A Halifax bank cashier has escaped being jailed after transferring over £56,000 from an elderly dementia sufferer he had targeted.

Nasir Haider, 30, of Stratford Road, Hall Green made transactions into his own accounts over a three year period to fund his gambling addiction. An investigation found that he had made payments to a gambling company of over £94,000, Birmingham Crown Court heard.

The judge said he had taken into account the effect of a jail sentence would have on his family.

Haider, who had previously admitted theft, was sentenced to two years suspended for two years and ordered to do 250 hours unpaid work. Phillip Beardwell, prosecuting at Birmingham Crown Court, said the pensioner banked at a branch of the Halifax in Acocks Green where Haider worked as a cashier earning just over £15,000 per annum and who had been there since 2011.
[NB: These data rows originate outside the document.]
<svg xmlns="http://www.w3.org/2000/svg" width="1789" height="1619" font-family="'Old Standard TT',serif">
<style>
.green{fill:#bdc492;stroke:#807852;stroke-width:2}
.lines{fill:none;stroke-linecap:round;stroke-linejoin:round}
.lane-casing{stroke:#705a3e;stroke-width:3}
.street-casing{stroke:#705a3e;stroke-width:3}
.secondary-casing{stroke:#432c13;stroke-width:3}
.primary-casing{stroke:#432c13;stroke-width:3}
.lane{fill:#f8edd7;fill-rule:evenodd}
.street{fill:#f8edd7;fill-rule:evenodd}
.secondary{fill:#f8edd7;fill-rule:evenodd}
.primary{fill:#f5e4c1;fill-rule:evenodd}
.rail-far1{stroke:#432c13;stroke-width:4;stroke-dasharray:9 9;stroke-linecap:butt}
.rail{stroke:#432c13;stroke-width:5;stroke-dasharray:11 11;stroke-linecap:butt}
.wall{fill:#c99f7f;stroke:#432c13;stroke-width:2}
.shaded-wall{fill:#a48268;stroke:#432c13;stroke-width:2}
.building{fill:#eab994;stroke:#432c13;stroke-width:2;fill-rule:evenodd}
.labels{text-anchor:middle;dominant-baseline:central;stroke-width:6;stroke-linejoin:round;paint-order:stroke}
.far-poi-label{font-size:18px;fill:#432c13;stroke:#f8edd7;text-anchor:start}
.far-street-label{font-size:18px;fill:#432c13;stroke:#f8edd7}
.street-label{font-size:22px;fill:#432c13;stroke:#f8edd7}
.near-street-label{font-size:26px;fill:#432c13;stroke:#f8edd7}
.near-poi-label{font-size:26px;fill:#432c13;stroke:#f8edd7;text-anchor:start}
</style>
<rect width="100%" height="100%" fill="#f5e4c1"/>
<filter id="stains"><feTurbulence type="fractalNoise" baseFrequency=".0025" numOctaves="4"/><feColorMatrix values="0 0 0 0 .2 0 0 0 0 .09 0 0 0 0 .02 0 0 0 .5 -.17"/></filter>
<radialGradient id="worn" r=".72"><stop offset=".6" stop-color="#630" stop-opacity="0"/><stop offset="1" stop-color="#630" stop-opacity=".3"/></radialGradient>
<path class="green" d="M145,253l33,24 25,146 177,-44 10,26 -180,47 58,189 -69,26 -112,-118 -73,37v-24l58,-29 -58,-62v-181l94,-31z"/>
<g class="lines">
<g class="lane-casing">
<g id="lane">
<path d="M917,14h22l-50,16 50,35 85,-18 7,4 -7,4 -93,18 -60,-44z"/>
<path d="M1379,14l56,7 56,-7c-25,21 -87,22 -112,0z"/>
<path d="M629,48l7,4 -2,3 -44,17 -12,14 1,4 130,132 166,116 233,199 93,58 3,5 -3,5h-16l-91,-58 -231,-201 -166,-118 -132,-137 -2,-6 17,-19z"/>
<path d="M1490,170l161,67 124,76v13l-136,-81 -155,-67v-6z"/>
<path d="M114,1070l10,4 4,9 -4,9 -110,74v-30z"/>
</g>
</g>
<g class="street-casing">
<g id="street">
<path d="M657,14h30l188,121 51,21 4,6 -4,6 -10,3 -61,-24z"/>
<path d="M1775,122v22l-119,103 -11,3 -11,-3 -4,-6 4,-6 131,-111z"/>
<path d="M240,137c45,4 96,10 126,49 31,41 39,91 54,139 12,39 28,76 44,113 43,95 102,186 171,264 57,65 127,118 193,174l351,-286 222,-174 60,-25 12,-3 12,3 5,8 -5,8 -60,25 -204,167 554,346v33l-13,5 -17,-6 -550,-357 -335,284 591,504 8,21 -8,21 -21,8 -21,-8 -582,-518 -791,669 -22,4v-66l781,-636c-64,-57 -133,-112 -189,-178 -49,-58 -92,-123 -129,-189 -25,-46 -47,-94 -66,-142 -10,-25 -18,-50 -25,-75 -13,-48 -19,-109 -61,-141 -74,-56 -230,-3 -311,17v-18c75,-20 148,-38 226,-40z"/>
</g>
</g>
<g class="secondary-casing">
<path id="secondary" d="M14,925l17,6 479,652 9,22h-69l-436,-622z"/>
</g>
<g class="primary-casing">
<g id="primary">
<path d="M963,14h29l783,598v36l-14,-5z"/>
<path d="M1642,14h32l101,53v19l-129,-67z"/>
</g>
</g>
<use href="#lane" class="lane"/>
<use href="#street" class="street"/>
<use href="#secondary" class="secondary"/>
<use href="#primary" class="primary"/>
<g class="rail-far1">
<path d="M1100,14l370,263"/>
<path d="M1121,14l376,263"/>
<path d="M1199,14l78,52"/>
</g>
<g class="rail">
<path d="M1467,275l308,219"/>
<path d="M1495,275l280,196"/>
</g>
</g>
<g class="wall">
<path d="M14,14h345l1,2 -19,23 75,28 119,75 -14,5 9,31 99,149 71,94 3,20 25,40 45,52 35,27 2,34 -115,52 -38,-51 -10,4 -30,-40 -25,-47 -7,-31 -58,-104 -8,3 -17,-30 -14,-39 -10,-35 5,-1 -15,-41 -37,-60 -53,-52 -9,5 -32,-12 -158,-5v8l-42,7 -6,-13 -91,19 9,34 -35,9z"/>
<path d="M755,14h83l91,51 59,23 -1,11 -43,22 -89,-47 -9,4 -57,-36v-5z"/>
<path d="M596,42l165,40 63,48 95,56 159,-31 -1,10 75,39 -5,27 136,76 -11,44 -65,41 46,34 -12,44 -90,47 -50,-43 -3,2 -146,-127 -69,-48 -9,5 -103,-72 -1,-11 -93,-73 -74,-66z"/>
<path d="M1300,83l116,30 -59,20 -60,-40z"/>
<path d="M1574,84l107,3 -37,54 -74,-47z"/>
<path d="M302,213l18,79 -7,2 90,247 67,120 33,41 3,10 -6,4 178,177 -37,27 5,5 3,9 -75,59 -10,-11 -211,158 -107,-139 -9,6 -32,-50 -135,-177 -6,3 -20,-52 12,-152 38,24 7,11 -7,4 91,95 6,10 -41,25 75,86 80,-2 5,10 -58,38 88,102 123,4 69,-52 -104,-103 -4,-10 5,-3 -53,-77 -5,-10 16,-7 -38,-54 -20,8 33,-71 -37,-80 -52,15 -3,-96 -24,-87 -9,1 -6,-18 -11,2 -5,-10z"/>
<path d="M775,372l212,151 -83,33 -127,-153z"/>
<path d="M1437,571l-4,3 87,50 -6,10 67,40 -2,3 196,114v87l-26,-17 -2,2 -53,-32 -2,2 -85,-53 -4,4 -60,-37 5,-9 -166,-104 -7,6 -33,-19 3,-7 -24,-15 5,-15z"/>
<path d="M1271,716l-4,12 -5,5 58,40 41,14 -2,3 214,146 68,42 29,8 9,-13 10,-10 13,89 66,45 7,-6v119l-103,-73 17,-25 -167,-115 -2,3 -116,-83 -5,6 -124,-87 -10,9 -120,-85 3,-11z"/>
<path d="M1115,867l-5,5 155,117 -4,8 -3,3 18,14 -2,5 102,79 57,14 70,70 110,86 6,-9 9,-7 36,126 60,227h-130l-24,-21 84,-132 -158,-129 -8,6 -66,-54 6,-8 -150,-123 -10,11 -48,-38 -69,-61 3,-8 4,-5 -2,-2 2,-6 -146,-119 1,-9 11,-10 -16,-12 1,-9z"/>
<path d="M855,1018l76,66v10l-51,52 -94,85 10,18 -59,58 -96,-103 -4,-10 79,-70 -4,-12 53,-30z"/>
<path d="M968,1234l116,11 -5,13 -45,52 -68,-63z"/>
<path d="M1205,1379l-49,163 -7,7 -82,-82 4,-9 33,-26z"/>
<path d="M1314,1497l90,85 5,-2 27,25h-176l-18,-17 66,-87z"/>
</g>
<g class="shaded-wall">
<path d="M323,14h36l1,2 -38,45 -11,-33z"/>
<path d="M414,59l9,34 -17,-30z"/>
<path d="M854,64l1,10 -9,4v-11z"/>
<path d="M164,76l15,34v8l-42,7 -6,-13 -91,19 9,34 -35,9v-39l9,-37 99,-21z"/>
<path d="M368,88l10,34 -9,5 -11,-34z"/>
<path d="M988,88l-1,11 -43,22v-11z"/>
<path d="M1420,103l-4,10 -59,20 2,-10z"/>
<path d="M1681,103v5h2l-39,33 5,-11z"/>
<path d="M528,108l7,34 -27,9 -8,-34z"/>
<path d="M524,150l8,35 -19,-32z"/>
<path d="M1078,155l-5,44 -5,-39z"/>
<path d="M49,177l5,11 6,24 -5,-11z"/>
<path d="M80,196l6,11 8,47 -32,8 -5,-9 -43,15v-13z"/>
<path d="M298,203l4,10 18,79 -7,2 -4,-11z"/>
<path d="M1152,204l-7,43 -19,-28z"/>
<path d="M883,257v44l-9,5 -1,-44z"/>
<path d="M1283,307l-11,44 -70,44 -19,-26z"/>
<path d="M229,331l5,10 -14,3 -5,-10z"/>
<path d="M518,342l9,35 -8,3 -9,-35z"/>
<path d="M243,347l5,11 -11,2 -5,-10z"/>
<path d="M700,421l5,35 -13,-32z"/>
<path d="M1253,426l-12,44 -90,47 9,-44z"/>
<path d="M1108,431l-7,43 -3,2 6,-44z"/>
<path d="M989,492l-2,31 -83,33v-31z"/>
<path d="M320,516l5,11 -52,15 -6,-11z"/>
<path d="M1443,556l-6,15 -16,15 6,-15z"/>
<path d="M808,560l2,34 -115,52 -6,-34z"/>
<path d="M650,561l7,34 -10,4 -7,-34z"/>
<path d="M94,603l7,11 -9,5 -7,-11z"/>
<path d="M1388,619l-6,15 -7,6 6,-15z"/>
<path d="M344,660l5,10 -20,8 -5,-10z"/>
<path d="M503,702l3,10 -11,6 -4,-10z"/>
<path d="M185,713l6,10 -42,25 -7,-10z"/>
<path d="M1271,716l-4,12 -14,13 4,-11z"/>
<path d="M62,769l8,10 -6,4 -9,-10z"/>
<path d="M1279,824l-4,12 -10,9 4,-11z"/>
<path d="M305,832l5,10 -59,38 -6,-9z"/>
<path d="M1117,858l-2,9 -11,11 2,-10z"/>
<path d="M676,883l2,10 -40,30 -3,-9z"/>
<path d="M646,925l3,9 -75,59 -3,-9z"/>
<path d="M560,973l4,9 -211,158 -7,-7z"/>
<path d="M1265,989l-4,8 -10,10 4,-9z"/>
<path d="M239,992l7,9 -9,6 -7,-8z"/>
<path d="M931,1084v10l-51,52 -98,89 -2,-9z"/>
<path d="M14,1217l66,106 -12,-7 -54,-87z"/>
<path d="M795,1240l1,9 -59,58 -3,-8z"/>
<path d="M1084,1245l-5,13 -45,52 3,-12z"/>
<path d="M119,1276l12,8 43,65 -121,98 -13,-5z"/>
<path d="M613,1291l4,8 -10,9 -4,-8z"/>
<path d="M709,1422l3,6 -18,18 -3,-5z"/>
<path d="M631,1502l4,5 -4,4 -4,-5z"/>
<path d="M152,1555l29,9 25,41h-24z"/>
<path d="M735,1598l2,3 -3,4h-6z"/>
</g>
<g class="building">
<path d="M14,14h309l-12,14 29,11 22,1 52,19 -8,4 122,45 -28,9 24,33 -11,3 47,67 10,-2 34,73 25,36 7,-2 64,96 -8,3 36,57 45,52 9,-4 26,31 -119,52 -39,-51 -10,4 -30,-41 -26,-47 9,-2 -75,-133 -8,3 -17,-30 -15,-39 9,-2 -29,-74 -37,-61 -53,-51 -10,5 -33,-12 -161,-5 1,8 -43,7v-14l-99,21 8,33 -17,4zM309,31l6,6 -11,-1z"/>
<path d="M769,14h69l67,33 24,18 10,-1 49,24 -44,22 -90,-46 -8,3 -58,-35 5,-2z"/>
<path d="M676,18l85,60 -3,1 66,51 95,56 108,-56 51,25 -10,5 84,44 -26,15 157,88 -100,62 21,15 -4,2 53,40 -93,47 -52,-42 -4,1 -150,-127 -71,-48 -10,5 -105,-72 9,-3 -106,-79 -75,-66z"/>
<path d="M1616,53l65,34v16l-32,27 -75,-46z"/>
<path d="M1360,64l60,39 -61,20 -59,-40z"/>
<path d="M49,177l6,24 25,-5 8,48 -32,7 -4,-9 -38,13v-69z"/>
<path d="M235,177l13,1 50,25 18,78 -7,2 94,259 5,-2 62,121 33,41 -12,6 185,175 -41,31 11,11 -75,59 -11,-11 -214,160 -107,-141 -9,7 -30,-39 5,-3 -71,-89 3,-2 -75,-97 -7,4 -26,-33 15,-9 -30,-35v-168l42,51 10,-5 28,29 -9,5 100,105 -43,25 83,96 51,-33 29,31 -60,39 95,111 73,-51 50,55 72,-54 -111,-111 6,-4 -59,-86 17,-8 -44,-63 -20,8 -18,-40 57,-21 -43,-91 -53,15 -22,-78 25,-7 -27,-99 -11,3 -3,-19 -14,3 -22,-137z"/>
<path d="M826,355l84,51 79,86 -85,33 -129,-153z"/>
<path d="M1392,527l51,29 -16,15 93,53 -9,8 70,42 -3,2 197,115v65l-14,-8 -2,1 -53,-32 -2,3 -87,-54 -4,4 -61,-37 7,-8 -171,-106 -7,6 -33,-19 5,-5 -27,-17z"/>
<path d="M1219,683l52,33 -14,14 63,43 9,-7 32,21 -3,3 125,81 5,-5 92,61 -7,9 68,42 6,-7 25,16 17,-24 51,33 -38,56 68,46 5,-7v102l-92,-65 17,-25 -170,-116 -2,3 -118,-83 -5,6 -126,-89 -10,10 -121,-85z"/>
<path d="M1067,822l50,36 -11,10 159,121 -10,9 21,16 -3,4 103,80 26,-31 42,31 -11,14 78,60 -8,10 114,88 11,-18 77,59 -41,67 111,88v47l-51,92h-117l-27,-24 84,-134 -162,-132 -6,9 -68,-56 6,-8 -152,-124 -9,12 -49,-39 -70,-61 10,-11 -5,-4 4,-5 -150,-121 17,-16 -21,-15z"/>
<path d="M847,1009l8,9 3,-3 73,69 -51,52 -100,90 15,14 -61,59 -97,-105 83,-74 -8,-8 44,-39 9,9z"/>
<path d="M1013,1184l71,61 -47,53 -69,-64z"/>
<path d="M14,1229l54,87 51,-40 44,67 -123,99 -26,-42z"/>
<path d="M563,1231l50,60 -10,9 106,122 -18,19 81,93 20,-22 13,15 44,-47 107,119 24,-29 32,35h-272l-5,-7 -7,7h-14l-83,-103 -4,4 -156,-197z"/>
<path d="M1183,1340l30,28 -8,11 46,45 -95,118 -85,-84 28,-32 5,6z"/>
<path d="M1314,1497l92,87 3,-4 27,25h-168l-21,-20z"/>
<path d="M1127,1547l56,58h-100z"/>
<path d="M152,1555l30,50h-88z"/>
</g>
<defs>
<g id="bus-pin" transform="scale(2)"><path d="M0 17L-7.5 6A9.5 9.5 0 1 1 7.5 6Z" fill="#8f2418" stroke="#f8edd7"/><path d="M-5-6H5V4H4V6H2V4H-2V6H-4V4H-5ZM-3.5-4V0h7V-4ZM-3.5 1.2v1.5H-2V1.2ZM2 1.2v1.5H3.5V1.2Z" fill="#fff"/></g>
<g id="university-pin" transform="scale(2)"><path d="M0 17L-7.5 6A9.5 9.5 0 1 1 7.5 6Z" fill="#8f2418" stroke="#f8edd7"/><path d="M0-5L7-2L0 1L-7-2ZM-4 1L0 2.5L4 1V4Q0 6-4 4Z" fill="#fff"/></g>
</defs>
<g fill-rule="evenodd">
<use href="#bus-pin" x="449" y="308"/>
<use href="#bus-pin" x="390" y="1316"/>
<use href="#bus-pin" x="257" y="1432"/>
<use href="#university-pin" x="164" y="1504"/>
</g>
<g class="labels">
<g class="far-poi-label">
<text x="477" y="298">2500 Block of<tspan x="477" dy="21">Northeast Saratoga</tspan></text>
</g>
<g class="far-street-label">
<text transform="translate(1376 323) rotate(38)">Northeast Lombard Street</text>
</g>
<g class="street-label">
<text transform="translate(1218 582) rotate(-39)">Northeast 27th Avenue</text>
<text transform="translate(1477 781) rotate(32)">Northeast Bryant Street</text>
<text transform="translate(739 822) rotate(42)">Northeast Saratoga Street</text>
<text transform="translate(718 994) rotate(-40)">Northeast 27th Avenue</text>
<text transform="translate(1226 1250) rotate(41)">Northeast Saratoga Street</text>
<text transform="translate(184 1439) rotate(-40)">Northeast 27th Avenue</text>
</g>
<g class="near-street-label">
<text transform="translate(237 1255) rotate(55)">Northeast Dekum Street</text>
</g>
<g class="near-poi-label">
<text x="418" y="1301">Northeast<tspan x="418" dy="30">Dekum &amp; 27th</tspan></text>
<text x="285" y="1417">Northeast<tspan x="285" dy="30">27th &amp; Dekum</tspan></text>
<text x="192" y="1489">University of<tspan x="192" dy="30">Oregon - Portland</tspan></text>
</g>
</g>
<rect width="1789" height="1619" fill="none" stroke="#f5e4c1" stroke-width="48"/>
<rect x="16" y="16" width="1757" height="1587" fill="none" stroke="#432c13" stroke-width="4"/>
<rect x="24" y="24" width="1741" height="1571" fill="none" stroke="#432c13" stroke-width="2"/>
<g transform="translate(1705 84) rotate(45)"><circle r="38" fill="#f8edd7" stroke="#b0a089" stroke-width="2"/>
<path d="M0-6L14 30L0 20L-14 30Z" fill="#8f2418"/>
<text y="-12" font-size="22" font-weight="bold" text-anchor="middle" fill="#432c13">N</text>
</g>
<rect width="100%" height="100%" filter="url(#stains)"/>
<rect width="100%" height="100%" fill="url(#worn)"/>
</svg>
The 78-year-old victim suffered from Parkinson’s, arthritis and diabetes which made it difficult for him to get to the bank.

Whilst going through bank statements it was apparent that substantial sums were missing which lead to an investigation.

The investigation uncovered a total of 54 suspicious transactions over a three-year period amounting to £66,300 and that Haider cold be linked to 43 of these through his unique file number.

There was CCTV evidence on October 19, 2017 of the defendant taking £2,200 out of the victim’s account when he was not present at the branch.

Mr Beardwell said investigators discovered that Haider had been transferring the cash to his current and saver accounts by using the deposit machine at the bank. When quizzed Haider denied the offence saying he rated himself “10 out of 10” for competence in his job and claiming that £25,000 had come from an inheritance.

In passing sentence Recorder Martin Jackson said Haider had taken money from the customer which should have been used for his living expenses “for his selfish purposes” and that he had “targeted a vulnerable victim.”

However, he took into account that the defendant had a one year old child, that he was the sole bread winner and that he had raised funds to pay the money back. Babir Adris, defending, said Haider had felt under pressure following the death of his father.

“His escape was not drink or drugs but gambling. He thought that was his way out,” he said.